Supplied data =

######

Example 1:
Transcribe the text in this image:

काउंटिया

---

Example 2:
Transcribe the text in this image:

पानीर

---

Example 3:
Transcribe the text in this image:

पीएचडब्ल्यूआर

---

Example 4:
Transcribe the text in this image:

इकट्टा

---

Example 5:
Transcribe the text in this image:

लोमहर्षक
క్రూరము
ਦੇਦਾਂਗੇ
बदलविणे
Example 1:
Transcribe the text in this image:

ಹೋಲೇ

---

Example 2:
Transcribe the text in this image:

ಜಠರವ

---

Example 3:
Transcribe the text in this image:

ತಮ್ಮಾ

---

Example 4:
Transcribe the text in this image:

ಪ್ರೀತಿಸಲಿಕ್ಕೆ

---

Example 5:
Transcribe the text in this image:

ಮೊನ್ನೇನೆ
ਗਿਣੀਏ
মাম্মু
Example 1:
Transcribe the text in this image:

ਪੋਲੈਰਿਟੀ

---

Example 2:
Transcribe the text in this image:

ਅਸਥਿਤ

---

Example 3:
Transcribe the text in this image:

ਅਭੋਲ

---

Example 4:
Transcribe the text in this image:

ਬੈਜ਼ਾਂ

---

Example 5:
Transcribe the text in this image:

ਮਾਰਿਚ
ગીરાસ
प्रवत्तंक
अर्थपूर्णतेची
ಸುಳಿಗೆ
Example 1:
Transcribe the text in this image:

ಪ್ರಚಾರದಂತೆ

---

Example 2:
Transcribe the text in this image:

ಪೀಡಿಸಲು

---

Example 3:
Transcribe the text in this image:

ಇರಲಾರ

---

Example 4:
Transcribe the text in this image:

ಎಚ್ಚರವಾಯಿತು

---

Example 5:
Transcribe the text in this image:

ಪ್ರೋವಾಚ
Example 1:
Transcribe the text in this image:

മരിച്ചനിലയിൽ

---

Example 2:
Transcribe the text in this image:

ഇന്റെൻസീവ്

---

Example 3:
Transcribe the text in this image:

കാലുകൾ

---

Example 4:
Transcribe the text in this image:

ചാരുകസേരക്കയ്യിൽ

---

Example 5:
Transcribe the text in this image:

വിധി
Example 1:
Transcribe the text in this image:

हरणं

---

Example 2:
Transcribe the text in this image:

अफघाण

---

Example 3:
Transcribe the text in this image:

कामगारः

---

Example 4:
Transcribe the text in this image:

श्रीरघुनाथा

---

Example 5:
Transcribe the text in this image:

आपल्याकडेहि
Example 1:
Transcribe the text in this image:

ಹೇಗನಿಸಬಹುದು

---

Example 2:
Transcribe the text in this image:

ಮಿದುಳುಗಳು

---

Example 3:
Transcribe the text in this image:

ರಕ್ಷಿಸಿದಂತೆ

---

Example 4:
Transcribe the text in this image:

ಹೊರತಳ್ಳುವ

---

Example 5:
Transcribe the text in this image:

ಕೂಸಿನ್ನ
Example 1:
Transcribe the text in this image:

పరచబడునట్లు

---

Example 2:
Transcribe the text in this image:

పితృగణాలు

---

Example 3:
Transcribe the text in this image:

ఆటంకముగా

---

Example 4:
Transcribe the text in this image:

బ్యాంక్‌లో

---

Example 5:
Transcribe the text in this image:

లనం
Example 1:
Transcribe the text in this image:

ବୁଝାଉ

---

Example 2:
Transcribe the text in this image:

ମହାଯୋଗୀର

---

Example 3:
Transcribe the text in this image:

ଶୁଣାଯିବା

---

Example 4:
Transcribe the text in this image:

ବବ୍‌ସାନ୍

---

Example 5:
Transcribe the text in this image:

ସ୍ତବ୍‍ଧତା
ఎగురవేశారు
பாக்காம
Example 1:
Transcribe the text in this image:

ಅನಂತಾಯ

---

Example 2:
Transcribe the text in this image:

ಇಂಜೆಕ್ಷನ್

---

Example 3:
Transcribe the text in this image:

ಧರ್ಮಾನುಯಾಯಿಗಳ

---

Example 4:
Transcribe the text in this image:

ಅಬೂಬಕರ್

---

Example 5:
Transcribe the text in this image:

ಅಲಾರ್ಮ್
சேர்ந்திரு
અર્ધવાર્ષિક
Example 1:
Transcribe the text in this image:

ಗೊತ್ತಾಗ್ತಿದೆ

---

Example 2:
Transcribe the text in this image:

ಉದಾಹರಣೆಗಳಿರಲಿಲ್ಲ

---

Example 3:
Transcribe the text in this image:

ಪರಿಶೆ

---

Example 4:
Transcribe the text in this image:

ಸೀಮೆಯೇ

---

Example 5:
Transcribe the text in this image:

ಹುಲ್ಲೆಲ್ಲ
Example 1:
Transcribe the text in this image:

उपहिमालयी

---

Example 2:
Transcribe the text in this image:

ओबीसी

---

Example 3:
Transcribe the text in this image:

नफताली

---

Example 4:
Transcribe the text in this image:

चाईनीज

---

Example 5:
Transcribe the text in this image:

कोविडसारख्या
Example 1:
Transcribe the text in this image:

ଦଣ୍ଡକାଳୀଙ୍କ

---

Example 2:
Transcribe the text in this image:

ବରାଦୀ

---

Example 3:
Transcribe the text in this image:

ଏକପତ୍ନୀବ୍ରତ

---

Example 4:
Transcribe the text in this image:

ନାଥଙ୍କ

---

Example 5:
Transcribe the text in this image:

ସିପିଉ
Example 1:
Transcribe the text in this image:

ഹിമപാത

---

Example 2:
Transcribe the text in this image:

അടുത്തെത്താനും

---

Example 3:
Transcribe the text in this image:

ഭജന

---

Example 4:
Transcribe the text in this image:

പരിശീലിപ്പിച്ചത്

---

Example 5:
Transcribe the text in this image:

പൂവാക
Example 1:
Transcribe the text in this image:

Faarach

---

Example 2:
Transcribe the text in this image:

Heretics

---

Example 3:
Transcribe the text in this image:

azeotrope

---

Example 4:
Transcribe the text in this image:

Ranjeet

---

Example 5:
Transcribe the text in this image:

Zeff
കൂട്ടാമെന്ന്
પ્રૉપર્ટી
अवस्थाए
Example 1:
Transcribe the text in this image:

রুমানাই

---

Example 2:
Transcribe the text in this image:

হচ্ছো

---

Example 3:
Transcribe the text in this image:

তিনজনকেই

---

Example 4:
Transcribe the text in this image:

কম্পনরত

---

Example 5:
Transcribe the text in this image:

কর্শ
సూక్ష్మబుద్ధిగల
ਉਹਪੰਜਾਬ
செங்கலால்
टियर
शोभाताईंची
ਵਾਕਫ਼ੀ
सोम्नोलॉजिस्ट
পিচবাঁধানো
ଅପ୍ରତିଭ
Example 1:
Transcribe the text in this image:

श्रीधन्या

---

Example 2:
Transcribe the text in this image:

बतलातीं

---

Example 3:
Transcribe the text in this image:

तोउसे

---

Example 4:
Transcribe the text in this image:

######

Goal of the exercise = Keeping every word as it is, repeat all of the records.

Result =
Example 1:
Transcribe the text in this image:

काउंटिया

---

Example 2:
Transcribe the text in this image:

पानीर

---

Example 3:
Transcribe the text in this image:

पीएचडब्ल्यूआर

---

Example 4:
Transcribe the text in this image:

इकट्टा

---

Example 5:
Transcribe the text in this image:

लोमहर्षक
క్రూరము
ਦੇਦਾਂਗੇ
बदलविणे
Example 1:
Transcribe the text in this image:

ಹೋಲೇ

---

Example 2:
Transcribe the text in this image:

ಜಠರವ

---

Example 3:
Transcribe the text in this image:

ತಮ್ಮಾ

---

Example 4:
Transcribe the text in this image:

ಪ್ರೀತಿಸಲಿಕ್ಕೆ

---

Example 5:
Transcribe the text in this image:

ಮೊನ್ನೇನೆ
ਗਿਣੀਏ
মাম্মু
Example 1:
Transcribe the text in this image:

ਪੋਲੈਰਿਟੀ

---

Example 2:
Transcribe the text in this image:

ਅਸਥਿਤ

---

Example 3:
Transcribe the text in this image:

ਅਭੋਲ

---

Example 4:
Transcribe the text in this image:

ਬੈਜ਼ਾਂ

---

Example 5:
Transcribe the text in this image:

ਮਾਰਿਚ
ગીરાસ
प्रवत्तंक
अर्थपूर्णतेची
ಸುಳಿಗೆ
Example 1:
Transcribe the text in this image:

ಪ್ರಚಾರದಂತೆ

---

Example 2:
Transcribe the text in this image:

ಪೀಡಿಸಲು

---

Example 3:
Transcribe the text in this image:

ಇರಲಾರ

---

Example 4:
Transcribe the text in this image:

ಎಚ್ಚರವಾಯಿತು

---

Example 5:
Transcribe the text in this image:

ಪ್ರೋವಾಚ
Example 1:
Transcribe the text in this image:

മരിച്ചനിലയിൽ

---

Example 2:
Transcribe the text in this image:

ഇന്റെൻസീവ്

---

Example 3:
Transcribe the text in this image:

കാലുകൾ

---

Example 4:
Transcribe the text in this image:

ചാരുകസേരക്കയ്യിൽ

---

Example 5:
Transcribe the text in this image:

വിധി
Example 1:
Transcribe the text in this image:

हरणं

---

Example 2:
Transcribe the text in this image:

अफघाण

---

Example 3:
Transcribe the text in this image:

कामगारः

---

Example 4:
Transcribe the text in this image:

श्रीरघुनाथा

---

Example 5:
Transcribe the text in this image:

आपल्याकडेहि
Example 1:
Transcribe the text in this image:

ಹೇಗನಿಸಬಹುದು

---

Example 2:
Transcribe the text in this image:

ಮಿದುಳುಗಳು

---

Example 3:
Transcribe the text in this image:

ರಕ್ಷಿಸಿದಂತೆ

---

Example 4:
Transcribe the text in this image:

ಹೊರತಳ್ಳುವ

---

Example 5:
Transcribe the text in this image:

ಕೂಸಿನ್ನ
Example 1:
Transcribe the text in this image:

పరచబడునట్లు

---

Example 2:
Transcribe the text in this image:

పితృగణాలు

---

Example 3:
Transcribe the text in this image:

ఆటంకముగా

---

Example 4:
Transcribe the text in this image:

బ్యాంక్‌లో

---

Example 5:
Transcribe the text in this image:

లనం
Example 1:
Transcribe the text in this image:

ବୁଝାଉ

---

Example 2:
Transcribe the text in this image:

ମହାଯୋଗୀର

---

Example 3:
Transcribe the text in this image:

ଶୁଣାଯିବା

---

Example 4:
Transcribe the text in this image:

ବବ୍‌ସାନ୍

---

Example 5:
Transcribe the text in this image:

ସ୍ତବ୍‍ଧତା
ఎగురవేశారు
பாக்காம
Example 1:
Transcribe the text in this image:

ಅನಂತಾಯ

---

Example 2:
Transcribe the text in this image:

ಇಂಜೆಕ್ಷನ್

---

Example 3:
Transcribe the text in this image:

ಧರ್ಮಾನುಯಾಯಿಗಳ

---

Example 4:
Transcribe the text in this image:

ಅಬೂಬಕರ್

---

Example 5:
Transcribe the text in this image:

ಅಲಾರ್ಮ್
சேர்ந்திரு
અર્ધવાર્ષિક
Example 1:
Transcribe the text in this image:

ಗೊತ್ತಾಗ್ತಿದೆ

---

Example 2:
Transcribe the text in this image:

ಉದಾಹರಣೆಗಳಿರಲಿಲ್ಲ

---

Example 3:
Transcribe the text in this image:

ಪರಿಶೆ

---

Example 4:
Transcribe the text in this image:

ಸೀಮೆಯೇ

---

Example 5:
Transcribe the text in this image:

ಹುಲ್ಲೆಲ್ಲ
Example 1:
Transcribe the text in this image:

उपहिमालयी

---

Example 2:
Transcribe the text in this image:

ओबीसी

---

Example 3:
Transcribe the text in this image:

नफताली

---

Example 4:
Transcribe the text in this image:

चाईनीज

---

Example 5:
Transcribe the text in this image:

कोविडसारख्या
Example 1:
Transcribe the text in this image:

ଦଣ୍ଡକାଳୀଙ୍କ

---

Example 2:
Transcribe the text in this image:

ବରାଦୀ

---

Example 3:
Transcribe the text in this image:

ଏକପତ୍ନୀବ୍ରତ

---

Example 4:
Transcribe the text in this image:

ନାଥଙ୍କ

---

Example 5:
Transcribe the text in this image:

ସିପିଉ
Example 1:
Transcribe the text in this image:

ഹിമപാത

---

Example 2:
Transcribe the text in this image:

അടുത്തെത്താനും

---

Example 3:
Transcribe the text in this image:

ഭജന

---

Example 4:
Transcribe the text in this image:

പരിശീലിപ്പിച്ചത്

---

Example 5:
Transcribe the text in this image:

പൂവാക
Example 1:
Transcribe the text in this image:

Faarach

---

Example 2:
Transcribe the text in this image:

Heretics

---

Example 3:
Transcribe the text in this image:

azeotrope

---

Example 4:
Transcribe the text in this image:

Ranjeet

---

Example 5:
Transcribe the text in this image:

Zeff
കൂട്ടാമെന്ന്
પ્રૉપર્ટી
अवस्थाए
Example 1:
Transcribe the text in this image:

রুমানাই

---

Example 2:
Transcribe the text in this image:

হচ্ছো

---

Example 3:
Transcribe the text in this image:

তিনজনকেই

---

Example 4:
Transcribe the text in this image:

কম্পনরত

---

Example 5:
Transcribe the text in this image:

কর্শ
సూక్ష్మబుద్ధిగల
ਉਹਪੰਜਾਬ
செங்கலால்
टियर
शोभाताईंची
ਵਾਕਫ਼ੀ
सोम्नोलॉजिस्ट
পিচবাঁধানো
ଅପ୍ରତିଭ
Example 1:
Transcribe the text in this image:

श्रीधन्या

---

Example 2:
Transcribe the text in this image:

बतलातीं

---

Example 3:
Transcribe the text in this image:

तोउसे

---

Example 4:
Transcribe the text in this image:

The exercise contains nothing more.